I have two surviving baby cottontail rabbits approx 3 weeks old, not sure exactly how to tell their age. They both have the white markings on top of their heads but one mark is smaller than the other. Both about 4" long and eyes open when this happened last week. The nest/den was destroyed by the mower last Tuesday evening. I rebuilt it right away (after online search about what to do) with dead grass and the mom's fur I raked from the yard and put 3 living ones back inside (buried three dead ones on other side of garage) but the next morning the sticks had not moved and one was dead.

The two I have were very dehydrated, the skin on their necks did not bounce back when I checked the following morning.I brought them in and gave them Pedilyte Wed. am until I could get to the store. Starting Wed. eve, I have been giving them equal amounts of powdered KMR and powdered goat milk with a tablespoon of heavy whipping cream for more fat. I only feed them early morning and late evening,and again late but before bed if they want any. I tried a pet nurser and syringe but they do best with a rubber bulb syringe (like you use for babies). I sterilize after each feeding. I feed until belly feels full but is not distended. If they are done, I do not force it on them.

They are urinating and defecating on their own,diarrhea one time the first day and not sure which one. I have them in the master bedroom in a large box with heating pad on low in half the box (bedroom is cold) and I keep it covered with a towel unless I am feeding them. I also put in dead grass and paper towel shreds that I change daily.

I know they will probably not survive but cannot put them back outsideas we live in the country with lots of predators, they are not food! I have done feline rescue for orphaned kittens for many years, did a TNR feral cat program for a few yearsand I have also been a nurse for 20 years. If they make it, I will release them.At this point, they have both lived longer than I expected as I have had them for a full week and they IMO, are doing well.

Now my question: one is very active, kicking about, wiggling while trying to feed it, hopping about in the box and trying tojump out. The other is alive but lies on its side all the time and when I sit it up, it cannot keepbalance for very long.Over the last few days, it can now hold balance for a minute or two and moves forward if I make a "tunnel" with my hands. Once I put my hands down, it falls over.It can move all legs by itself and has no obvious injury.Eyes clear, nose/mouth pink and moist. It moves around in the box by scooting on its side, usually up against the sides of the box or the other bunny (they snuggle). Head does not appear tilted, it can move it in both directions and I do not see any discharge or mites in the ears. 

I do not know why or what could be wrong because I have no bunny experience.
I cannot find a wildlife vet within 100 miles but found a rabbit vet within driving distance if you think they could help. Do you have any suggestions? I think (but what do I know) it may be neurological possibly from birth. If it is and it will not get any better, I will have it euthanized because I cannot keep a wild rabbit as a pet nor can I release it if it cannot fend for itself. I plan to release the one doing well in another week if I can get it to take water from a dish (no luck with that yet, it just makes a mess of it).

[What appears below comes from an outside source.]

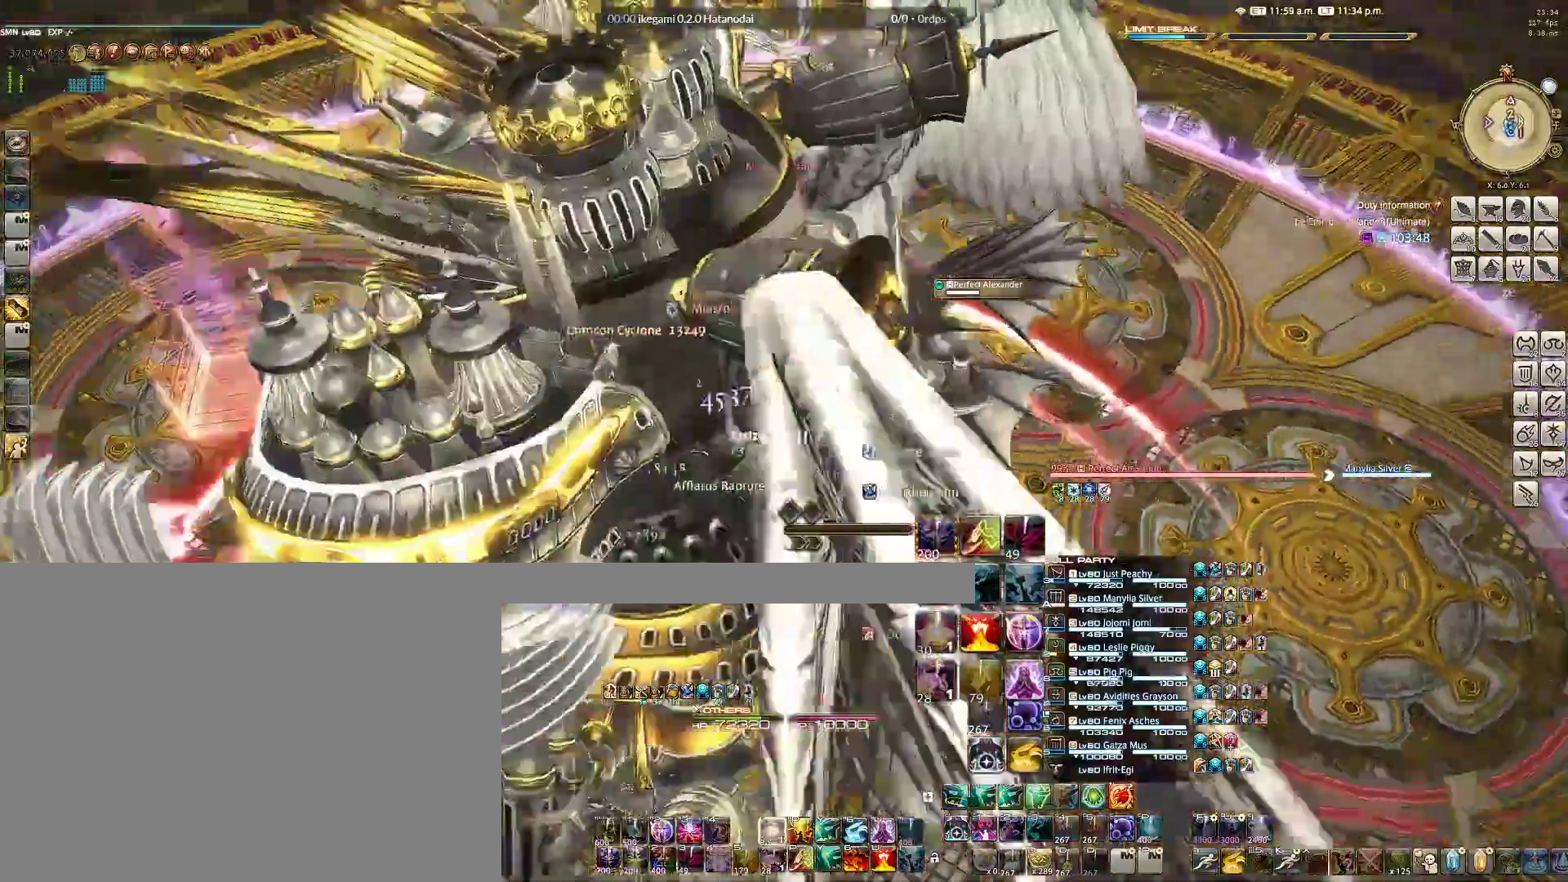
{"keys": [], "mouse": ["right"], "events": [[50, "e", "up"], [100, "e", "down"], [333, "alt", "up"], [333, "e", "up"], [417, "w", "up"]]}
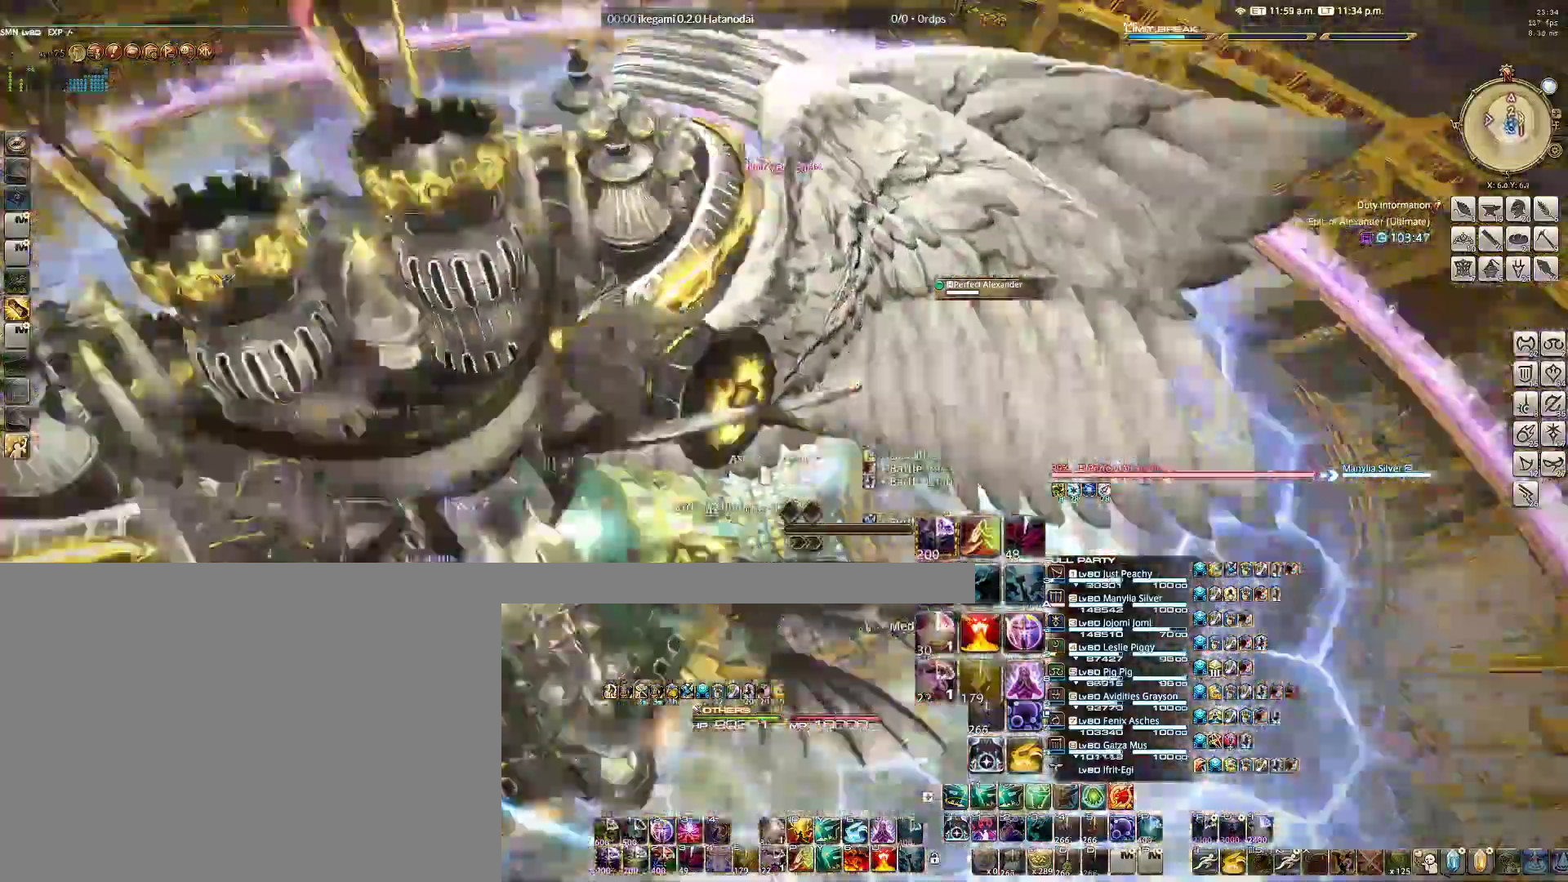
{"keys": [], "mouse": ["right"], "events": [[17, "f", "down"], [67, "f", "up"], [167, "f", "down"], [200, "f", "up"], [250, "f", "down"], [350, "f", "up"], [383, "f", "down"], [483, "f", "up"]]}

I looked in some of the other threads before posting but I do not know what I am looking for therefore the titles do me no good at all.

Thank you for any/all responses. I will check back in the morning before work.

amh


----------



## Maureen Las (Aug 25, 2011)

This sounds neurological but I, too would not know the origin. We used to have a wild life rehabber mod in this forum; he has not been active ,however,I will forward this post to him and hope that he responds

You soundlike a great care giver


----------



## amh (Aug 25, 2011)

Thank you for your help, I really appreciate it. Hopefully he will respond and give some furtervadvice. Have a great day.

amh


----------



## EileenH (Aug 25, 2011)

Did you try finding a rehabber through here?:
http://wildliferehabber.org/
Your profile says Southern, Indiana but there is no town called Southern. Being as I am from the East Coast, I can't help you much geographically. But I picked a zip code from generally Southern Indiana and found one 18 miles from one of the zip codes.

My initial thought was head trauma, and since you said there was a mower involved, is is very likely. Keep trying to find a rehabber who can take them, they need to be on some kind of anti-inflammatory, such as Metacam. Steroids will not be helpful at this point since it is past the point of acute trauma.

As far as age, don't pay attention to the white spot, that is not a good indicator of age. As far as feeding them, if their eyes are open, I would also offer them grass, oats, and a couple of pieces of apple. If they are 3 weeks of age, they should be eating on their own. KMR is a very antiquated formula that is rarely used anymore. It is a kitten formula, not a wildlife formula. Most rehabbers use a formula specifically for Eastern Cottontails. 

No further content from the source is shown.